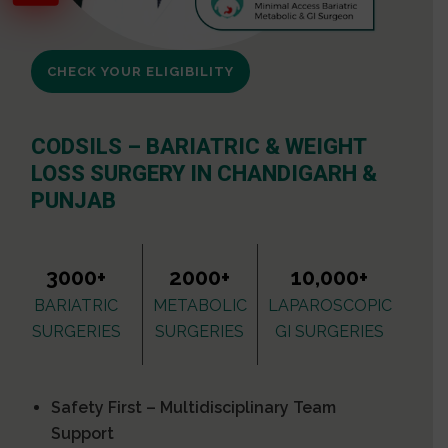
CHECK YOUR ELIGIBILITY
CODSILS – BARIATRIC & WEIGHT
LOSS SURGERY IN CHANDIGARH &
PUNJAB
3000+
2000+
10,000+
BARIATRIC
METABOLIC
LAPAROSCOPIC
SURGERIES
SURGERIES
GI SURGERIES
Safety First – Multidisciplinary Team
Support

=======

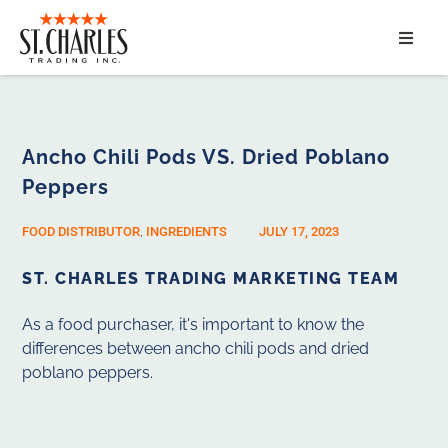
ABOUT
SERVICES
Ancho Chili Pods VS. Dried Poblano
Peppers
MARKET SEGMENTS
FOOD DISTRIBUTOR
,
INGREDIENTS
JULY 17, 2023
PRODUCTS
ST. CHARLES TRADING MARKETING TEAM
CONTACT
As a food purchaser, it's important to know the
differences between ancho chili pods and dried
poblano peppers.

=======

WORK INSTRUCTIONS: Using the listing above, return all lines where the word "BARIATRIC" occurs.

OUTPUT:
CODSILS – BARIATRIC & WEIGHT
BARIATRIC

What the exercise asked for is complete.